Conclusions: Greater growth of odontoblasts is observed for the 0.5 and 1 mg doses delivered by the coded OJ (orange juice) delivery method. For the 2 mg dose, the delivery method does not influence such growth. OJ yields higher tooth growth in guinea pigs than VC. In reference to dose size, when this increases, the odontoblasts growth also does.
Does the Central Limit Theorem (CLT) apply to Exponential Probability Distributions (EPD)?
Background: The CLT states that the distribution of sample means approximates a normal distribution as the sample size gets larger regardless of its distribution in the population.
Objectives: Determine the properties of the distribution of the mean of 40 exponentials witn lambda=0.2. Determine that the EPD obtained follows the CTL.
Methods: An statistical inference analysis via simulations in R.
Results: The sample mean is 4.99 while the theoretical mean of the distribution is 5. The sample variance is 25,064 while to the theoretical variance of the distribution is 25. The distribution for a large collection of averages of 40 exponentials is approximately normal. However, the distribution of a large collection of random exponentials is exponential.
Conclusions: the Central Limit Theorem (CLT) applies to Exponential Probability Distributions (EPD) too.
What are the most dangerous/damaging weather event types in the United States?
Background: USA experiences meteorological disasters each year causing deaths, injuries, property damages, and disruptions to commerce.

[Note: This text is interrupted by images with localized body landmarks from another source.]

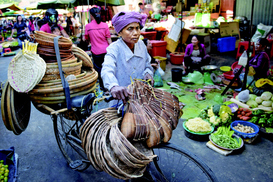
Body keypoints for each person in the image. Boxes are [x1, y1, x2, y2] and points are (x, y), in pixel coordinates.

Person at [101, 11, 154, 104]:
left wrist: (148, 73)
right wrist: (113, 86)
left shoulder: (141, 45)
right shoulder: (114, 48)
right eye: (130, 29)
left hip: (142, 98)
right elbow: (107, 69)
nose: (136, 33)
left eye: (137, 28)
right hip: (121, 101)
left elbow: (147, 65)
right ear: (120, 32)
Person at [85, 7, 112, 92]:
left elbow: (86, 39)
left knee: (99, 70)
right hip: (106, 50)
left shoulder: (88, 26)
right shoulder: (105, 25)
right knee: (108, 68)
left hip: (96, 52)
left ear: (91, 15)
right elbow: (109, 39)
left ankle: (103, 87)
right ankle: (110, 85)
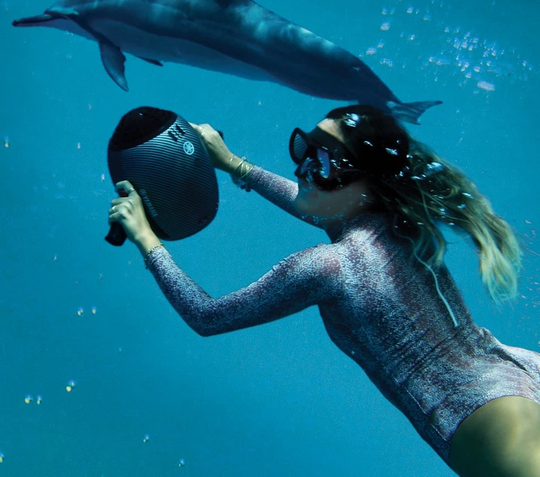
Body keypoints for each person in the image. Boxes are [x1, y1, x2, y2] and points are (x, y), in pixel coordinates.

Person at [108, 105, 540, 476]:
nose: (304, 170)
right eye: (305, 150)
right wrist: (234, 163)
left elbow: (207, 316)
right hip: (515, 374)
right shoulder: (397, 220)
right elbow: (323, 207)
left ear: (366, 182)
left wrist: (148, 240)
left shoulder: (328, 266)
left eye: (325, 163)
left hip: (487, 421)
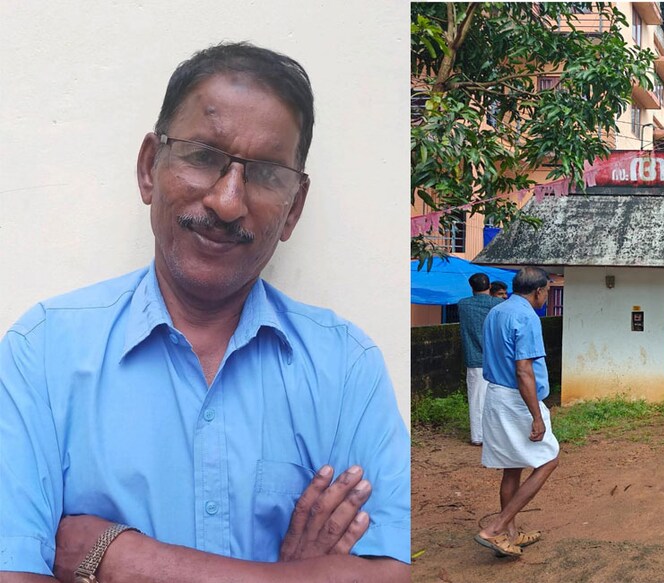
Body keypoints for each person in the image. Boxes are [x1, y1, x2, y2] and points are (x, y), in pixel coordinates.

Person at [0, 43, 409, 582]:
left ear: (294, 208)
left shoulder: (345, 367)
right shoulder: (43, 352)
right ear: (150, 167)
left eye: (264, 173)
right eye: (203, 156)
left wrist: (124, 559)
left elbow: (390, 574)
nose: (227, 201)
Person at [474, 267, 560, 558]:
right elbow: (523, 370)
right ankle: (496, 528)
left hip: (496, 396)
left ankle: (509, 535)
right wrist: (536, 415)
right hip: (517, 400)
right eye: (547, 291)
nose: (547, 296)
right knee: (549, 460)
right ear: (538, 291)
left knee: (512, 467)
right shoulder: (526, 316)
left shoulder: (497, 312)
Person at [458, 272, 504, 446]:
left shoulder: (463, 305)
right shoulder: (498, 305)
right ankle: (497, 434)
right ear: (489, 286)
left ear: (472, 287)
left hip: (474, 359)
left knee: (477, 399)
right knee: (498, 398)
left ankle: (478, 436)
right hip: (497, 359)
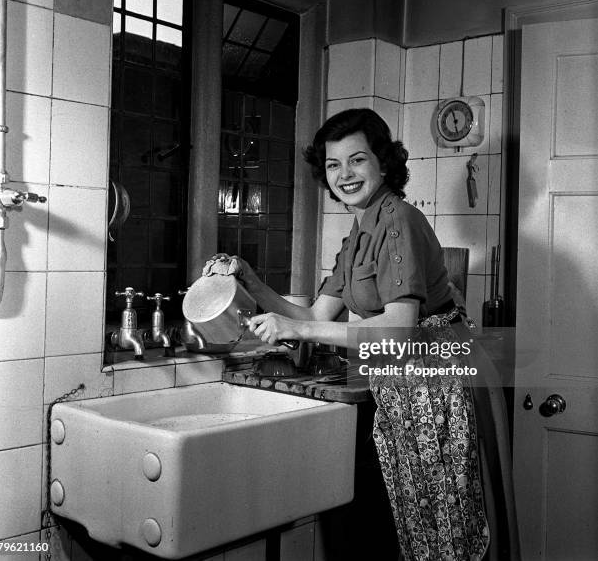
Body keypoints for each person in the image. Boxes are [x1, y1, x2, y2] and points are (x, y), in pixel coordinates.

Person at [208, 108, 518, 560]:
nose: (344, 174)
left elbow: (399, 328)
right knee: (419, 528)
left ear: (384, 163)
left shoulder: (399, 220)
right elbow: (314, 312)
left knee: (444, 530)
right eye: (333, 165)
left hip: (437, 386)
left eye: (357, 160)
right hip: (403, 387)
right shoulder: (357, 235)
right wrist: (249, 280)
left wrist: (296, 328)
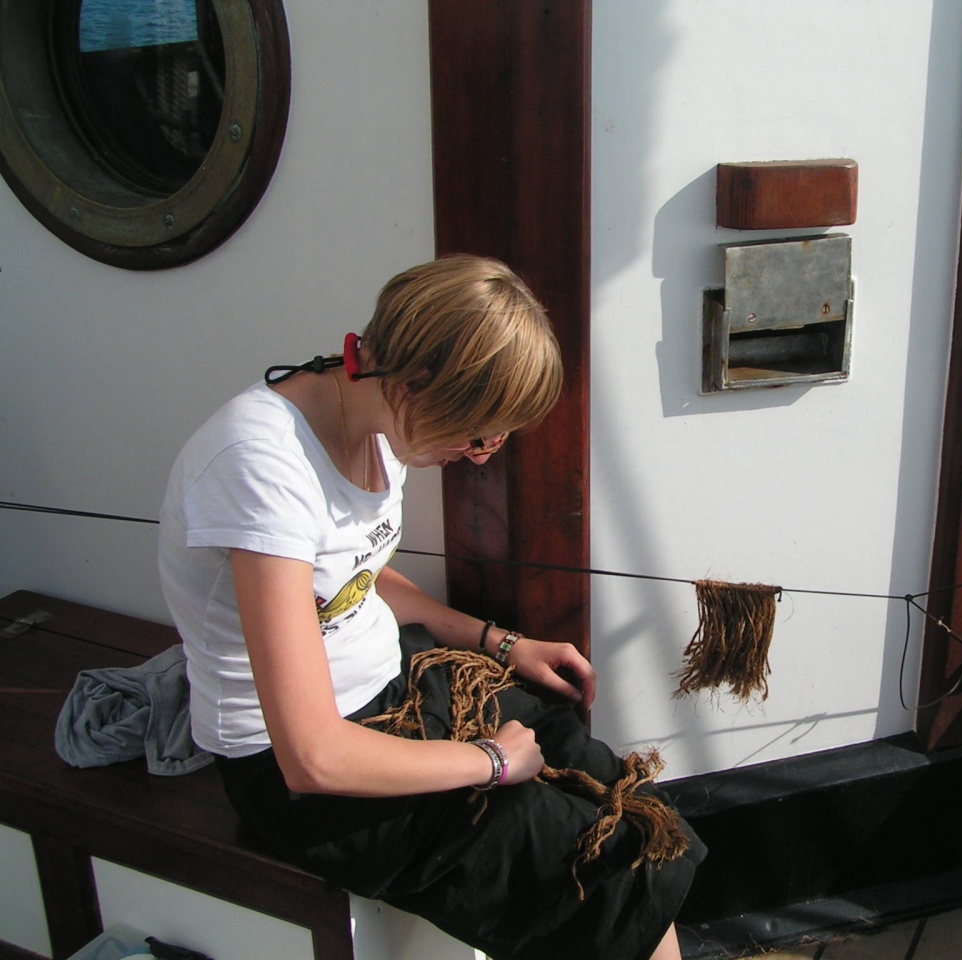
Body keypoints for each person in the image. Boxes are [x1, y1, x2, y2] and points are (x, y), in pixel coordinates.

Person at [157, 255, 705, 960]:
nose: (481, 456)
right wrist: (488, 761)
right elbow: (313, 758)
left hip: (397, 685)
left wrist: (502, 643)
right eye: (475, 433)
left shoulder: (377, 421)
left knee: (611, 787)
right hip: (303, 776)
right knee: (602, 871)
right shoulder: (260, 465)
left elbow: (355, 576)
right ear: (415, 384)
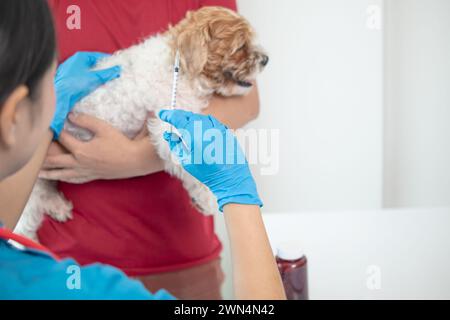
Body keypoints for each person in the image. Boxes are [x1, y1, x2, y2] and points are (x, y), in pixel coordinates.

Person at [0, 0, 285, 300]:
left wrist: (131, 158)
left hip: (182, 255)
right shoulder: (30, 11)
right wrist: (239, 199)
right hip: (68, 257)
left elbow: (246, 98)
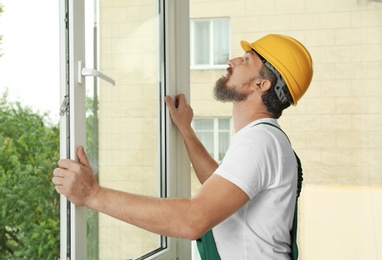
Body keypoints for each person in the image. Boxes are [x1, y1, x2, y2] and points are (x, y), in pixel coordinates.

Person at [52, 34, 313, 259]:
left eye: (246, 60)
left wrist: (92, 193)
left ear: (261, 84)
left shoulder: (260, 142)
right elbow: (219, 188)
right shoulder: (266, 139)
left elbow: (193, 220)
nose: (232, 61)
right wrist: (186, 130)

Objectives: Determine, which types of events (as indicated in the EVTYPE variable) are most harmful with respect to population health and which ones have the greatest economic consequences, across the United States.
Methods: An exploratory statistical analysis. The data comes from the US NOAA Storm Database, 1950-2011.
Results: Tornadoes, Heat and Floods are the weather event types that cause the highest number of injuries and fatalities in the United States. Floods, Hurricanes or Typhoons, and Storm Surges/Tides cause the greatest economic losses in the United States.
Conclusions: The graphs show a trend of annual increase in the amount of material losses. The same pattern is observed in the fatalities and injuries variables.